Gather every line of the listing that contains the string "bottom", matching case exactly.

☆ ☆ ☆

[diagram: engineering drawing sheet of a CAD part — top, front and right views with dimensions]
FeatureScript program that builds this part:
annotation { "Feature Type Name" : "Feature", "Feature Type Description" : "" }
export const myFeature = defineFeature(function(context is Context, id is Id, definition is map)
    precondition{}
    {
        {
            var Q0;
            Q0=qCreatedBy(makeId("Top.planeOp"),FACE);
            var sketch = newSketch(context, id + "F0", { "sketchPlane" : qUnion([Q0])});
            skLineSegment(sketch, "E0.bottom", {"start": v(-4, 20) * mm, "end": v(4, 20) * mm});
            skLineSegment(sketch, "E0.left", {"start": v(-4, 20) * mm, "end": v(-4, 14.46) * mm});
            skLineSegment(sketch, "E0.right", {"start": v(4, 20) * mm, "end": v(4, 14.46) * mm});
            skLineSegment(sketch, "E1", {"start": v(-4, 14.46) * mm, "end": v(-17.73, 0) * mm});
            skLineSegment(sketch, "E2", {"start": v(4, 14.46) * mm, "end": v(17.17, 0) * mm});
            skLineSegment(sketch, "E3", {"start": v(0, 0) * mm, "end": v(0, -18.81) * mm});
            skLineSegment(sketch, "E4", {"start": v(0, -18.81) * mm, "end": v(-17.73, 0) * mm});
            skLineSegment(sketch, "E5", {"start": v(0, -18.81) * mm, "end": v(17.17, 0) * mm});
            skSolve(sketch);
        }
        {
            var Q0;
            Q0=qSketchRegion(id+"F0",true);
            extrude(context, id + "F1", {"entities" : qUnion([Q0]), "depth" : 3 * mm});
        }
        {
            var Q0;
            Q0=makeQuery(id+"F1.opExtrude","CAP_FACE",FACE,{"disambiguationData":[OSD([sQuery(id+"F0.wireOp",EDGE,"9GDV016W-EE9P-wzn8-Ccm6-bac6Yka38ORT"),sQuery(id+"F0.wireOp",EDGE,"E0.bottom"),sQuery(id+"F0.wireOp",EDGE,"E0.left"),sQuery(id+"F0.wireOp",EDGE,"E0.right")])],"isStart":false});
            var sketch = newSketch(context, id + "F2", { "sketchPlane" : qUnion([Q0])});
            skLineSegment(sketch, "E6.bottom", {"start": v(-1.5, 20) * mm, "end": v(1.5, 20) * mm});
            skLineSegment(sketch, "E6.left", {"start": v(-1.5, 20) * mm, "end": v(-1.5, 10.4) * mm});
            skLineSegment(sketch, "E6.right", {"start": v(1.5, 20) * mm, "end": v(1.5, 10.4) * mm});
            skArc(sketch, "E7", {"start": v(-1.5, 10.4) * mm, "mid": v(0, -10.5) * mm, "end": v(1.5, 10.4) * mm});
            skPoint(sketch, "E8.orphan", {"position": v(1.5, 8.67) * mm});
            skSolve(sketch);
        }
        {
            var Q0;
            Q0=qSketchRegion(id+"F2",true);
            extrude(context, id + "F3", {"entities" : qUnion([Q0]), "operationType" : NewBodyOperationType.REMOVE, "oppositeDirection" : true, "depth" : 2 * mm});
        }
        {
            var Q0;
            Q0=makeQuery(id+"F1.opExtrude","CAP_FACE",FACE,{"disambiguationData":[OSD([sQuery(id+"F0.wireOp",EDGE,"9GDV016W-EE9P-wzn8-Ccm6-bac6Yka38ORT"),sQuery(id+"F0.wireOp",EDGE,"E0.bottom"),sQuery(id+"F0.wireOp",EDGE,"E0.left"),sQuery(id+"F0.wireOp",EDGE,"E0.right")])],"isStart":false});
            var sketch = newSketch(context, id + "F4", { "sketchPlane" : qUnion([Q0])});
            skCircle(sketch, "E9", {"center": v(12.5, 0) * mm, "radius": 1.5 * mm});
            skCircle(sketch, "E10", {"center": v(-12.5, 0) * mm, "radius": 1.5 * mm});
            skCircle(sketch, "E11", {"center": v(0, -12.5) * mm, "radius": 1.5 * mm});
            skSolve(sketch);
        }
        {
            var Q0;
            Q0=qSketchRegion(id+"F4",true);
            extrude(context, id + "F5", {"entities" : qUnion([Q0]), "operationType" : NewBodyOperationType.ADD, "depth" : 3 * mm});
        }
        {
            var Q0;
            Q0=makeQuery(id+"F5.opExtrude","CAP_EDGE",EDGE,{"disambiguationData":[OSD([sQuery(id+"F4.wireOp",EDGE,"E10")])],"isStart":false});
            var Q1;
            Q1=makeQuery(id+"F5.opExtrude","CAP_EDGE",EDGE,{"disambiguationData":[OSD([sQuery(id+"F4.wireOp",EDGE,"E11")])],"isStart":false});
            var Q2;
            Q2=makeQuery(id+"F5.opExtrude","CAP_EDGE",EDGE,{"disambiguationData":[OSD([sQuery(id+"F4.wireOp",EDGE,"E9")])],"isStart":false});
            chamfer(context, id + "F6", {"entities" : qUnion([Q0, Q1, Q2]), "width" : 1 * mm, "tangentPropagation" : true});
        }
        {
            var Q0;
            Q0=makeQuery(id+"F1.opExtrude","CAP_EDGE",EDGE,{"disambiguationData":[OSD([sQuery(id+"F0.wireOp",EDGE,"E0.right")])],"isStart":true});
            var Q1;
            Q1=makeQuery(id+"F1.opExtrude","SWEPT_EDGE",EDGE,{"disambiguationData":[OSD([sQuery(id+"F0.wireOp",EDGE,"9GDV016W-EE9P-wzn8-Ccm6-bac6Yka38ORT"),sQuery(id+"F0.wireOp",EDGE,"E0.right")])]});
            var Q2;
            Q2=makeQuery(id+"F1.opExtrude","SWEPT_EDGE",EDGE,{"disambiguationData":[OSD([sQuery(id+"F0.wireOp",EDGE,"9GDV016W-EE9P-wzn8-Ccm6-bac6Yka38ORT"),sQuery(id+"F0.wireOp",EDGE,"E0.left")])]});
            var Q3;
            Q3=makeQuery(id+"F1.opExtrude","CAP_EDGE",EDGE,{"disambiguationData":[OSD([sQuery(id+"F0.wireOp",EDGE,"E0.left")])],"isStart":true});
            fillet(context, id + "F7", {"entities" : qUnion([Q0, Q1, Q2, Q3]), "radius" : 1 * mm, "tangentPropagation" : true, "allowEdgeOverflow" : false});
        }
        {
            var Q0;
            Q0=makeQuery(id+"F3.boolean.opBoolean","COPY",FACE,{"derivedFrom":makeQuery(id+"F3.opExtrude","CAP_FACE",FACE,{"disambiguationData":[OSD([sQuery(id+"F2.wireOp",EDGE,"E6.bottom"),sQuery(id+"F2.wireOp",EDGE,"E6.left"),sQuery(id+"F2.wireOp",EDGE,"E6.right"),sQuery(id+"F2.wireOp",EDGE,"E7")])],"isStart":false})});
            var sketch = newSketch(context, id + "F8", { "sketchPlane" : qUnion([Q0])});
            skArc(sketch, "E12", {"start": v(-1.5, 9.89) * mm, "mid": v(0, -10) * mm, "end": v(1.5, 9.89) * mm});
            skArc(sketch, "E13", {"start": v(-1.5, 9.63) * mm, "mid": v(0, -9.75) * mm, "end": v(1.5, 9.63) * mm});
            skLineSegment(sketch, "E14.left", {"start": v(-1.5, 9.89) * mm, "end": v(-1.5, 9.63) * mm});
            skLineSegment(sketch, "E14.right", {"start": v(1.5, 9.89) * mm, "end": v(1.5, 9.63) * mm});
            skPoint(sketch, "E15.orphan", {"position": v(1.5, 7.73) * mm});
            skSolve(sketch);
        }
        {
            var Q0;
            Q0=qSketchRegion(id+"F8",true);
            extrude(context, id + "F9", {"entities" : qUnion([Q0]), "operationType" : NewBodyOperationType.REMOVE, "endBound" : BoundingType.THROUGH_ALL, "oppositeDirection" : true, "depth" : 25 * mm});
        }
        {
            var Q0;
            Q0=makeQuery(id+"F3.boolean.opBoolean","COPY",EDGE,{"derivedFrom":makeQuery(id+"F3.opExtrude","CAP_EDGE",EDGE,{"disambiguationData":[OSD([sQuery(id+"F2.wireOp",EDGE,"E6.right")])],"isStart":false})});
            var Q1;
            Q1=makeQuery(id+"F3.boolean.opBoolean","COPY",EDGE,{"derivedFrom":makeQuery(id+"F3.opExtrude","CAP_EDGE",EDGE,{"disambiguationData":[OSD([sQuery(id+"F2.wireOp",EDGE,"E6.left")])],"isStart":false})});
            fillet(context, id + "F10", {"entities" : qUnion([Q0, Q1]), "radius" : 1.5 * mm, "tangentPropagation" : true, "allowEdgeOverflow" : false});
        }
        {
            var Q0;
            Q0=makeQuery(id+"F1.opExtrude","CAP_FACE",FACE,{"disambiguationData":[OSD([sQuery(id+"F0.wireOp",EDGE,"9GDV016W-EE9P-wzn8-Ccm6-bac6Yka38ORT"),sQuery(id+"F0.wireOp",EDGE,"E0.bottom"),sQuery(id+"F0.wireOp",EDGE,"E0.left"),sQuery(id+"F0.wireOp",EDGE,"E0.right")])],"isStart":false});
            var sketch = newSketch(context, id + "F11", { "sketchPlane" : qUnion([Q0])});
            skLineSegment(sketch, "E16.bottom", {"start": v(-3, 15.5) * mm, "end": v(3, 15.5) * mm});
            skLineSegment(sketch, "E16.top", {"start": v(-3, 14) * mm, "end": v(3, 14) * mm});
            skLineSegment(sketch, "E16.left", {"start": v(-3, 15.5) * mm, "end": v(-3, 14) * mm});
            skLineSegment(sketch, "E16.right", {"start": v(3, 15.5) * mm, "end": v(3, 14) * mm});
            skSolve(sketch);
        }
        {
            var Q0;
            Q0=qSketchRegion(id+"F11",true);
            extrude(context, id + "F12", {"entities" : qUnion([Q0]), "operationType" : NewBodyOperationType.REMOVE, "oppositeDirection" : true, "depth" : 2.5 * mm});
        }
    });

☆ ☆ ☆

Task response:
            skLineSegment(sketch, "E0.bottom", {"start": v(-4, 20) * mm, "end": v(4, 20) * mm});
            Q0=makeQuery(id+"F1.opExtrude","CAP_FACE",FACE,{"disambiguationData":[OSD([sQuery(id+"F0.wireOp",EDGE,"9GDV016W-EE9P-wzn8-Ccm6-bac6Yka38ORT"),sQuery(id+"F0.wireOp",EDGE,"E0.bottom"),sQuery(id+"F0.wireOp",EDGE,"E0.left"),sQuery(id+"F0.wireOp",EDGE,"E0.right")])],"isStart":false});
            skLineSegment(sketch, "E6.bottom", {"start": v(-1.5, 20) * mm, "end": v(1.5, 20) * mm});
            Q0=makeQuery(id+"F1.opExtrude","CAP_FACE",FACE,{"disambiguationData":[OSD([sQuery(id+"F0.wireOp",EDGE,"9GDV016W-EE9P-wzn8-Ccm6-bac6Yka38ORT"),sQuery(id+"F0.wireOp",EDGE,"E0.bottom"),sQuery(id+"F0.wireOp",EDGE,"E0.left"),sQuery(id+"F0.wireOp",EDGE,"E0.right")])],"isStart":false});
            Q0=makeQuery(id+"F3.boolean.opBoolean","COPY",FACE,{"derivedFrom":makeQuery(id+"F3.opExtrude","CAP_FACE",FACE,{"disambiguationData":[OSD([sQuery(id+"F2.wireOp",EDGE,"E6.bottom"),sQuery(id+"F2.wireOp",EDGE,"E6.left"),sQuery(id+"F2.wireOp",EDGE,"E6.right"),sQuery(id+"F2.wireOp",EDGE,"E7")])],"isStart":false})});
            Q0=makeQuery(id+"F1.opExtrude","CAP_FACE",FACE,{"disambiguationData":[OSD([sQuery(id+"F0.wireOp",EDGE,"9GDV016W-EE9P-wzn8-Ccm6-bac6Yka38ORT"),sQuery(id+"F0.wireOp",EDGE,"E0.bottom"),sQuery(id+"F0.wireOp",EDGE,"E0.left"),sQuery(id+"F0.wireOp",EDGE,"E0.right")])],"isStart":false});
            skLineSegment(sketch, "E16.bottom", {"start": v(-3, 15.5) * mm, "end": v(3, 15.5) * mm});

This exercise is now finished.